*** Opening of Entries provided ***

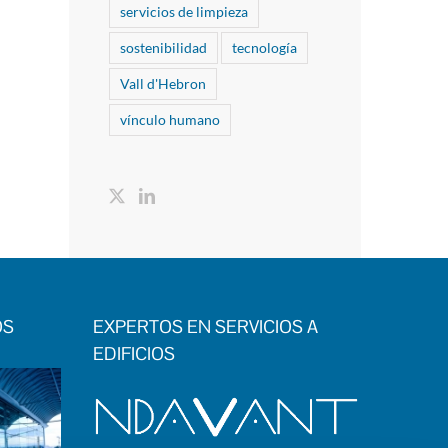
servicios de limpieza
sostenibilidad
tecnología
Vall d'Hebron
vínculo humano
OS
EXPERTOS EN SERVICIOS A
EDIFICIOS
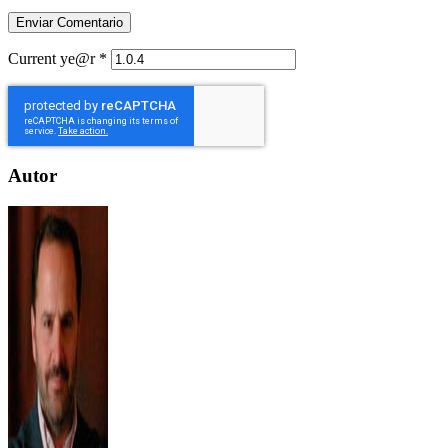
Current ye@r
*
Autor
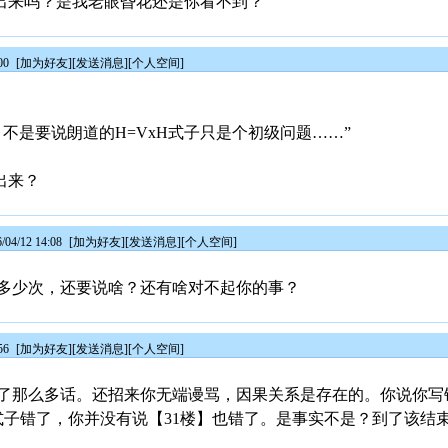
出来吗？是我老眼昏花还是你看不到？
00
[
加为好友
][
发送消息
][
个人空间
]
不是要说朗道的H=VxH式子只是个初级问题……”
出来？
4/12 14:08
[
加为好友
][
发送消息
][
个人空间
]
多少次，还要说啥？还有啥对不起你的事？
56
[
加为好友
][
发送消息
][
个人空间
]
了那么多话。还招来你无端谩骂，因果关系是存在的。你说你写错
】式子错了，你并没有说【31楼】也错了。是事实不是？到了该结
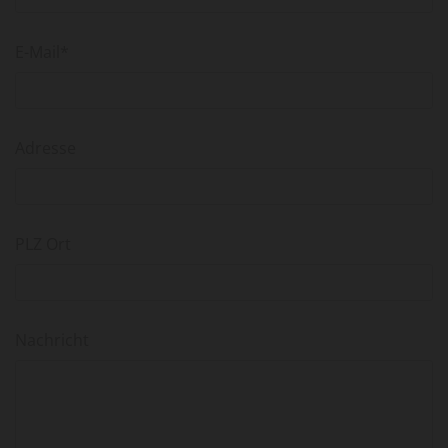
E-Mail*
Adresse
PLZ Ort
Nachricht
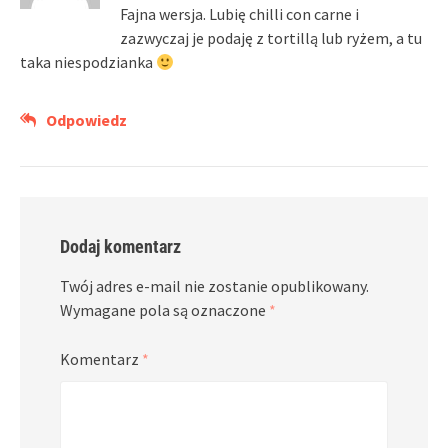
Fajna wersja. Lubię chilli con carne i
zazwyczaj je podaję z tortillą lub ryżem, a tu
taka niespodzianka
Odpowiedz
Dodaj komentarz
Twój adres e-mail nie zostanie opublikowany.
Wymagane pola są oznaczone
*
Komentarz
*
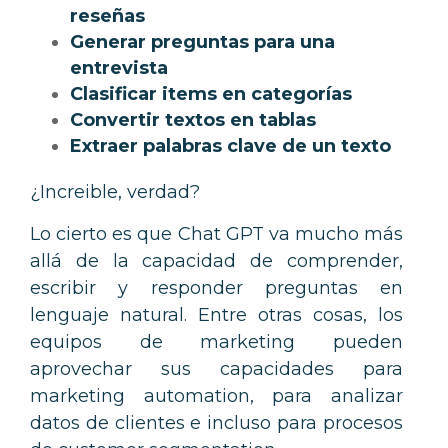
reseñas
Generar preguntas para una
entrevista
Clasificar items en categorías
Convertir textos en tablas
Extraer palabras clave de un texto
¿Increible, verdad?
Lo cierto es que Chat GPT va mucho más
allá de la capacidad de comprender,
escribir y responder preguntas en
lenguaje natural. Entre otras cosas, los
equipos de marketing pueden
aprovechar sus capacidades para
marketing automation, para analizar
datos de clientes e incluso para procesos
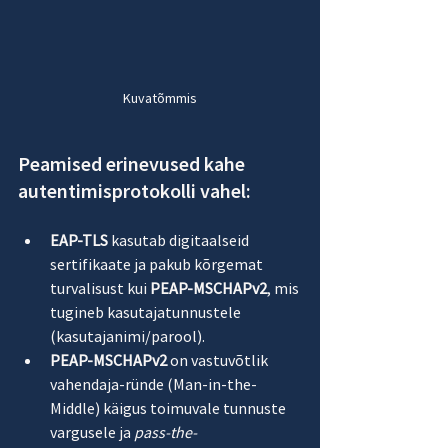
Kuvatõmmis
Peamised erinevused kahe 
autentimisprotokolli vahel:
EAP-TLS
 kasutab digitaalseid 
sertifikaate ja pakub kõrgemat 
turvalisust kui 
PEAP-MSCHAPv2
, mis 
tugineb kasutajatunnustele 
(kasutajanimi/parool).
PEAP-MSCHAPv2
 on vastuvõtlik 
vahendaja-ründe (Man-in-the-
Middle) käigus toimuvale tunnuste 
vargusele ja 
pass-the-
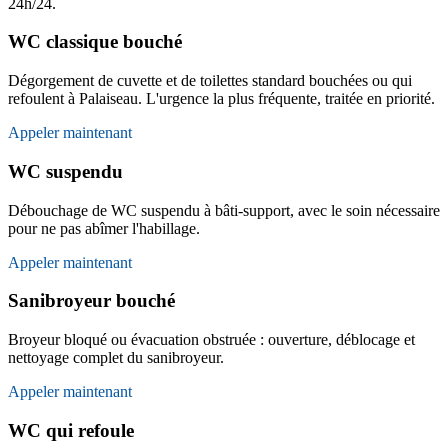
24h/24.
WC classique bouché
Dégorgement de cuvette et de toilettes standard bouchées ou qui
refoulent à Palaiseau. L'urgence la plus fréquente, traitée en priorité.
Appeler maintenant
WC suspendu
Débouchage de WC suspendu à bâti-support, avec le soin nécessaire
pour ne pas abîmer l'habillage.
Appeler maintenant
Sanibroyeur bouché
Broyeur bloqué ou évacuation obstruée : ouverture, déblocage et
nettoyage complet du sanibroyeur.
Appeler maintenant
WC qui refoule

*** Close of Entries provided ***

What needs to be done: Rewrite the data above as a numbered list, from its beginning through the line that contains "datos de clientes e incluso para procesos". Skip blank lines and leave out the pictures.

Exercise result:
1. servicios de limpieza
2. sostenibilidad
3. tecnología
4. Vall d'Hebron
5. vínculo humano
6. OS
7. EXPERTOS EN SERVICIOS A
8. EDIFICIOS
9. Current ye@r
10. *
11. Autor
12. 出来吗？是我老眼昏花还是你看不到？
13. 00
14. [
15. 加为好友
16. ][
17. 发送消息
18. ][
19. 个人空间
20. ]
21. 不是要说朗道的H=VxH式子只是个初级问题……”
22. 出来？
23. 4/12 14:08
24. [
25. 加为好友
26. ][
27. 发送消息
28. ][
29. 个人空间
30. ]
31. 多少次，还要说啥？还有啥对不起你的事？
32. 56
33. [
34. 加为好友
35. ][
36. 发送消息
37. ][
38. 个人空间
39. ]
40. 了那么多话。还招来你无端谩骂，因果关系是存在的。你说你写错
41. 】式子错了，你并没有说【31楼】也错了。是事实不是？到了该结
42. E-Mail*
43. Adresse
44. PLZ Ort
45. Nachricht
46. Fajna wersja. Lubię chilli con carne i
47. zazwyczaj je podaję z tortillą lub ryżem, a tu
48. taka niespodzianka
49. Odpowiedz
50. Dodaj komentarz
51. Twój adres e-mail nie zostanie opublikowany.
52. Wymagane pola są oznaczone
53. *
54. Komentarz
55. *
56. reseñas
57. Generar preguntas para una
58. entrevista
59. Clasificar items en categorías
60. Convertir textos en tablas
61. Extraer palabras clave de un texto
62. ¿Increible, verdad?
63. Lo cierto es que Chat GPT va mucho más
64. allá de la capacidad de comprender,
65. escribir y responder preguntas en
66. lenguaje natural. Entre otras cosas, los
67. equipos de marketing pueden
68. aprovechar sus capacidades para
69. marketing automation, para analizar
70. datos de clientes e incluso para procesos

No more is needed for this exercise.